* [BACAAN]
★ ★ ★ ★ ★ ★ ★

MEDIA PURNA POLRI,TALIABU – Aliansi Bendera Talsel ( ABT ), melakukan aksi di depan Kantor Desa Maluli, Kecamatan Taliabu Selatan, Kabupaten Pulau Taliabu, Maluku Utara, Rabu (9/1/2019).
Mereka meminta Polda dan kejaksaan Maluku Utara mengusut dugaan penyalahgunaan anggaran Dana Desa (DD) yang dilakukan oleh Oknum Kapala Desa (Kades) tahun 2018 senilai Rp 163.3000.00 yang diduga fiktif. Bagimana tidak, Kapala Desa (Kades) Maluli Lasafi, diduga tidak merealisasi anggaran kegiatan pembinaan kerukunan umat beragama senilai Rp 84.000.000, kegiatan Lembaga Pemberdayaan Masayarakat (LPM) senilai Rp 24.300.000.00, kegiatan peningkatan kapasitas lembaga masayarakat senilai Rp 5000.000.00, dan anggaran pengadaan lahan sarana dan prasarana olah raga senilai Rp 50.000.000.00 dengan kerugian megara mencapai Rp 163.300.000.00.

★ ★ ★ ★ ★ ★ ★

[Entri kumpulan data]
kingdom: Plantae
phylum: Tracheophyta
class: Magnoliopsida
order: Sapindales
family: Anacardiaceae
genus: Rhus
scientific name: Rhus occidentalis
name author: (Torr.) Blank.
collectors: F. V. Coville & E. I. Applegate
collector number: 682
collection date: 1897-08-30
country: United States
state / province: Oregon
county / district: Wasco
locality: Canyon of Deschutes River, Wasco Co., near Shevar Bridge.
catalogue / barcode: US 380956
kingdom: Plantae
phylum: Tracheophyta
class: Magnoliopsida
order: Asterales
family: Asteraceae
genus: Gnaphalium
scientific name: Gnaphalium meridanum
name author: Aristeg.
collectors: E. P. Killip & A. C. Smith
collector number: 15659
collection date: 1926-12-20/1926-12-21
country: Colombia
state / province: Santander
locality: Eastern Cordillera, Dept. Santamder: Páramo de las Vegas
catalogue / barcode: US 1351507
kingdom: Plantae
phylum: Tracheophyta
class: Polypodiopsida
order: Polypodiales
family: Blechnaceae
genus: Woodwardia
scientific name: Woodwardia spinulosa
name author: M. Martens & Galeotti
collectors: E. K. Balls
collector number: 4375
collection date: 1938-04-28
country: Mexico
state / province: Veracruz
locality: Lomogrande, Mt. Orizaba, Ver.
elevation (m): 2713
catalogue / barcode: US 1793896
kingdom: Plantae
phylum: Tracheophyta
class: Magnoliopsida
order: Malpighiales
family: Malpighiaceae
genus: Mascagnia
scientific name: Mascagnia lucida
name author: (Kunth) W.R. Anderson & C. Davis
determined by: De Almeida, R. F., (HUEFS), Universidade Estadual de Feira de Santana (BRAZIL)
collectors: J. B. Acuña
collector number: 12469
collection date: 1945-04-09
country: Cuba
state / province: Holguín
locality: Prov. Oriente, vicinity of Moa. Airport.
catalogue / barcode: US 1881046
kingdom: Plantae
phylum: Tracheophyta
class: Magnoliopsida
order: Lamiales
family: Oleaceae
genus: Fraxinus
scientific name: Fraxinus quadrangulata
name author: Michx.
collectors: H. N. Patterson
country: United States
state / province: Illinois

★ ★ ★ ★ ★ ★ ★

* [TUGAS PENGERJAAN] Lanjutkan berita tentang aksi Aliansi Bendera Talsel di depan Kantor Desa Maluli, dimulai setelah kalimat terakhirnya.

* [JAWABAN LATIHAN]
“Kami menduga dari beberapa item program kerja yang menggunakan anggaran Dana Desa tahun 2018 diduga fiktid, diantaranya. kegiatan pembinaan kerukunan umat beragama Rp. 84.000.000, Kegiatan LPM Rp. 24.300.000, Kegiatan peningkatan kapasitas lembaga masyarakat Rp. 5.000.000, Pengadaan Lahan Sarana dan Prasarana olahraga Rp. 50.000.000, dengan kerugian Rp.163.300.000 di duga fiktif karena sampai saat ini tak ada satupun yang terrealisasi” teriak Koordinator Aksi Taufik Ahmad La Dee didepan kantor Desa melalui sosund sistim.
mereka juga mengeluhkan sikap kepala desa yang tidak transparan kepada masayarakat dalam mengelola anggaran DD sejak dirinya menjabat Kades. Kami ABT bersama Masyarakat desa Maluli juga meminta kepada Bupati Pulau Taliabu, Aliong Mus agar segera memberhentikan Kepala Desa Maluli Jika, ia benar – benar terbukti menyelewengkan anggaran Dana desa,pinta masa Aksi.
Selain itu, Kapala Desa Maluli Lasafi belum dapat dikonfirmasi hingga berita ini ditayangkan. Menurut informasi, Kades La safi sedang berada di kota luwuk, sulawesi Tengah (Sulteng). Bahkan saat sihubungi via henpon selulernya pun tidak menjawab alias tidak aktif,(Isto).